At the 43rd Annual Scientific Meeting of South Pacific Underwater Medical Society going on May 18 – 25, 2014, a key theme is PFO and diving. The keynote speaker is Dr. Peter Wilmshurst, the cardiologist and diving physician who first described the association between PFO and decompression sickness in 1986. Here, he presented his findings in several hundred cases of DCS. His insight into this problem is most valuable and we are looking forward to the publication of a synthesis of his findings.
Others presented personal experience of PFO closure, diving with persistent PFO, cases of postdive vertigo associated with PFO, and more. At the end, there will be a discussion with the goal of producing the SPUMS position paper about PFO and diving.
We presented on DAN’s ongoing prospective study that aims to establish who is better off: divers with PFO who continue diving conservatively or divers who undergo closure of their PFO before returning to diving. As the association of PFO and DCS seem unquestionable (this is not to imply that the causation is straightforward), the relationship between the two remains probabilistic; not all divers with PFO get DCS. Indeed, about 5% of all divers are likely to experience some symptoms of DCS in their lifetime and not all of them have PFO. About 15% of divers have a significantly large PFO, but not all of them get DCS.

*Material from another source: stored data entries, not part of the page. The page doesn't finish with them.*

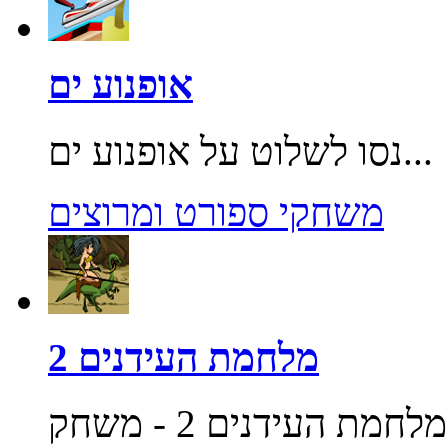
אופנוע ים
נסו לשלוט על אופנוע ים...
משחקי ספורט ומרוצים
מלחמת העידנים 2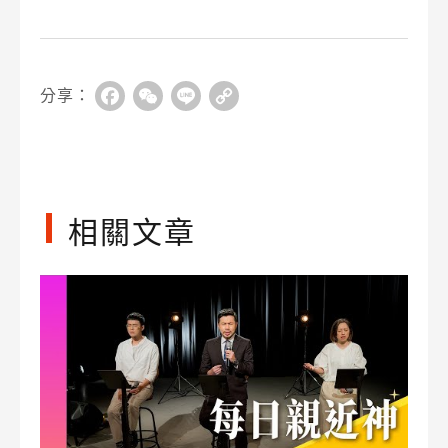
分享：
Facebook
WeChat
Line
Copy
Link
相關文章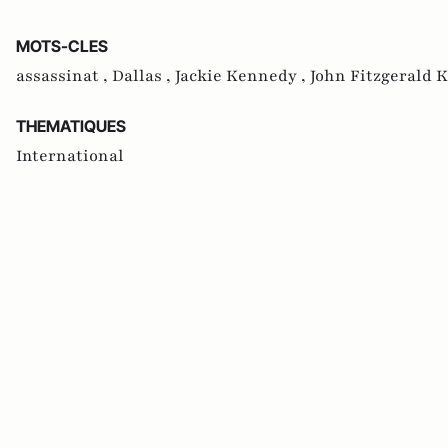
MOTS-CLES
assassinat ,
Dallas ,
Jackie Kennedy ,
John Fitzgerald 
THEMATIQUES
International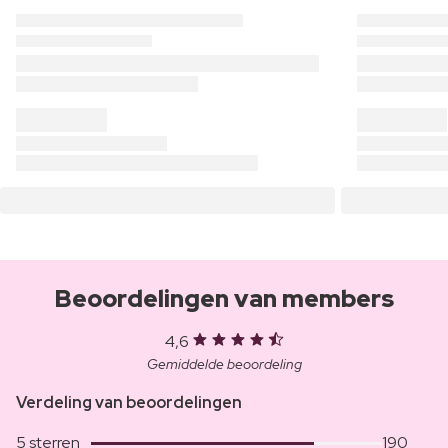
Beoordelingen van members
4,6
Gemiddelde beoordeling
Verdeling van beoordelingen
5 sterren
190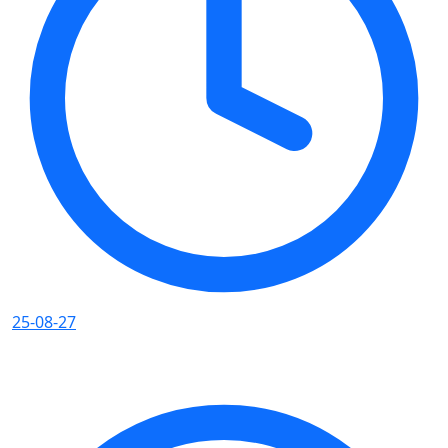
25-08-27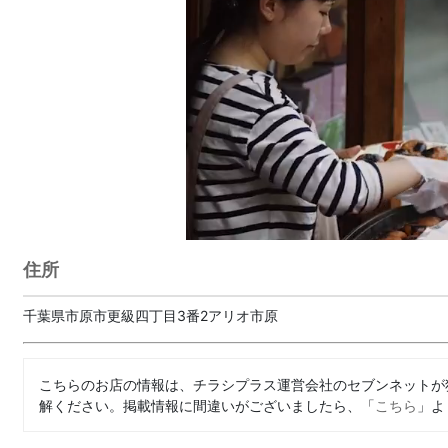
住所
千葉県市原市更級四丁目3番2アリオ市原
こちらのお店の情報は、チラシプラス運営会社のセブンネットが
解ください。掲載情報に間違いがございましたら、「
こちら
」よ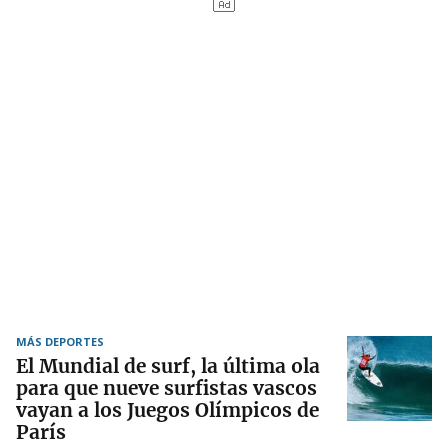
MÁS DEPORTES
El Mundial de surf, la última ola
para que nueve surfistas vascos
vayan a los Juegos Olímpicos de
París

Thus, for divers who are eventually diagnosed with PFO and want to continue diving, the question remains which risk is greater—the possibility of a DCS hit or the risk of side effects associated with the closure. If it is found that the two risks are comparable, the question to ask concerned divers: What is more acceptable a) the known risk of DCS, which can be mitigated with conservative practices or retirement from the sport or b) the risk of adverse events associated with an implant in your heart for the rest of your life?